Prince William is sharing insight into how he’s walking his three children through the death of their great-grandmother Queen Elizabeth II. The royal told one well-wisher, a school teacher named Elaine Gee, that he’s trying to maintain a sense of normalcy.
“I told him how I work at a school and how it’s been a strange year celebrating the Jubilee and now it’s all changed and we are talking about this,” Gee told PEOPLE. “He spoke about George, Charlotte and Louis, saying that they were trying to keep some sense of continuity for them at school and keep things as normal as possible.”
Gee also spoke to Kate Middleton, who shared some insight into how the whole family is doing. “Catherine thanked me, and she said that all the nation were feeling it,” she said. “They were both very kind and gentle and genuine. It was very special — definitely a moment I will always treasure.”
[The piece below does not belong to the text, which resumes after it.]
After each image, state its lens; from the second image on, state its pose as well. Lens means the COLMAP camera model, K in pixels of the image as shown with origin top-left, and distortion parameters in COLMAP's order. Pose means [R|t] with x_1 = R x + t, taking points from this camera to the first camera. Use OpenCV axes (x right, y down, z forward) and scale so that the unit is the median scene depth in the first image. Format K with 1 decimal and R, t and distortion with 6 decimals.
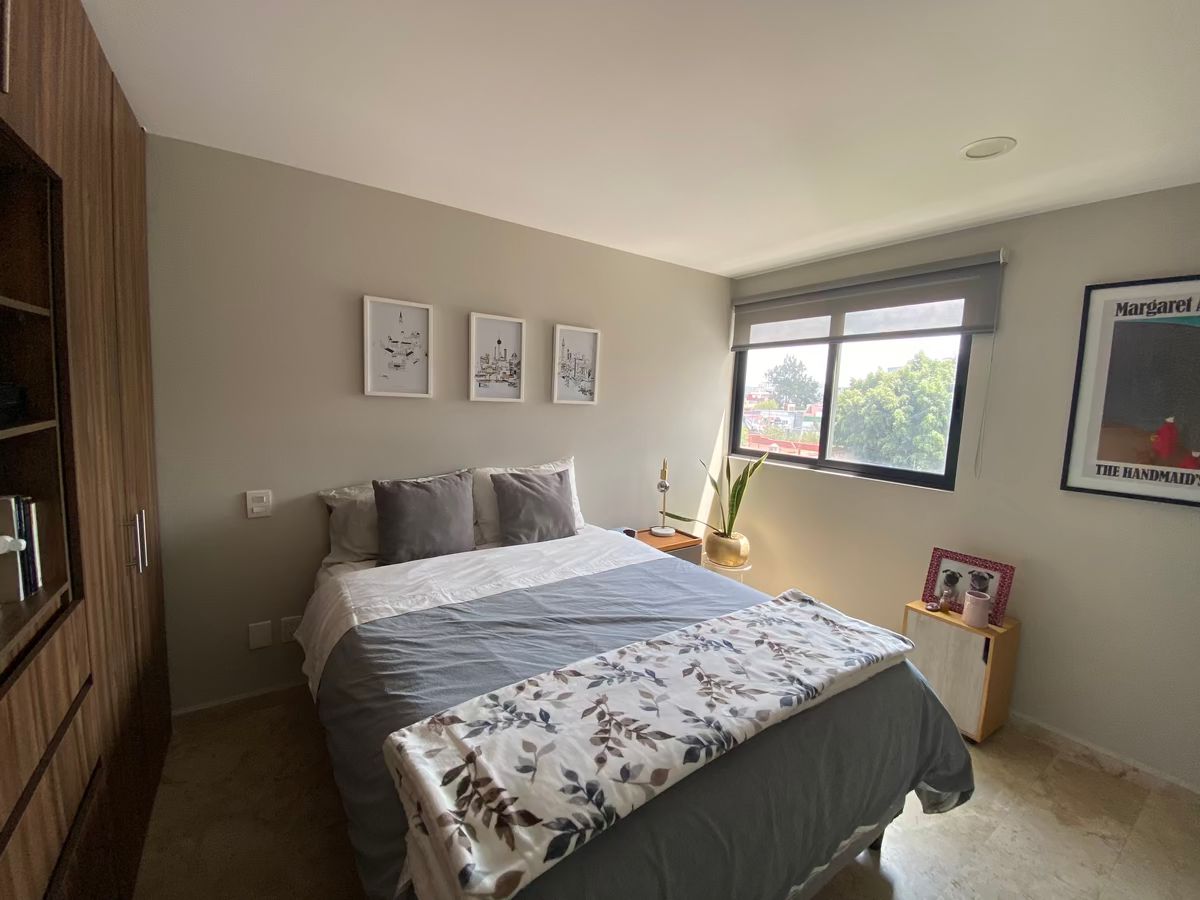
lens RADIAL K [[483.7, 0, 597.9], [0, 483.7, 446.0], [0, 0, 1]] dist [0.042830, -0.029110]
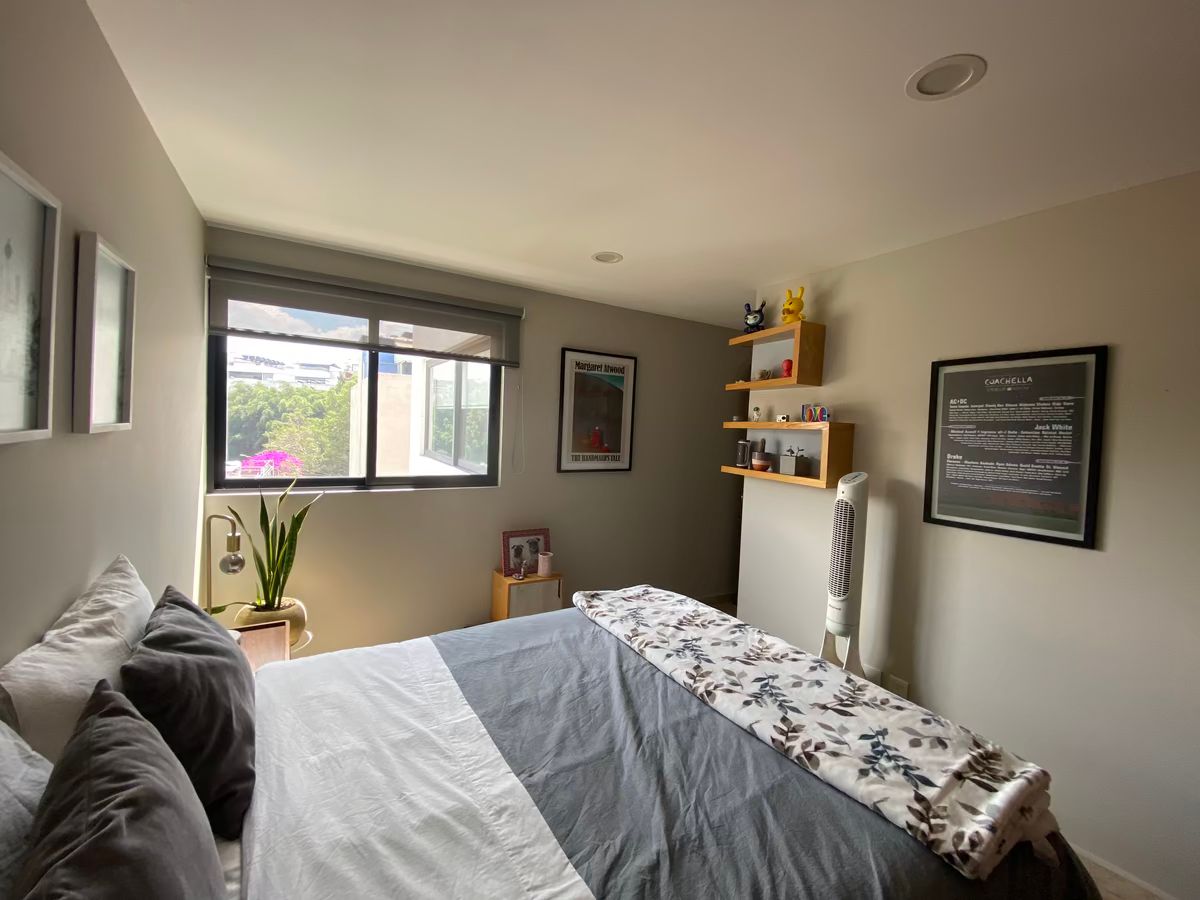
lens RADIAL K [[483.7, 0, 597.9], [0, 483.7, 446.0], [0, 0, 1]] dist [0.042830, -0.029110]
pose [[0.065659, -0.088148, 0.993941, -0.707997], [0.055141, 0.994889, 0.084590, -0.144704], [-0.996317, 0.049253, 0.070184, 0.875481]]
Prince William offered a heartfelt statement after his grandmother passed away last week, explaining just how much the royal meant to himself, his wife and his children.
“…While I will grieve her loss, I also feel incredibly grateful. I have had the benefit of The Queen’s wisdom and reassurance into my fifth decade. My wife has had twenty years of her guidance and support. My three children have got to spend holidays with her and create memories that will last their whole lives,” he said. “She was by my side at my happiest moments. And she was by my side during the saddest days of my life. I knew this day would come, but it will be some time before the reality of life without Grannie will truly feel real.”
The Queen had a special relationship with her great-grandchildren, who could often be spotted by her side at royal events. Prince George adorably called her “Gan Gan,” according to Middleton. “She always leaves a little gift or something in their room when we go and stay,” the royal told ITV in 2016. “That just shows, I think, her love for her family.”
Prince Harry also shared a message about the important role that the Queen played as both a grandmother and a great-grandmother. “I am forever grateful for all of our first meetings — from my earliest childhood memories with you, to meeting you for the first time as my Commander-in-Chief, to the first moment you met my darling wife and hugged your beloved great-grandchildren,” he wrote in a statement, following her passing. “I cherish these times shared with you, and the many other special moments in between.”
To most, she was Queen Elizabeth II — but to some, she was simply “Granny”.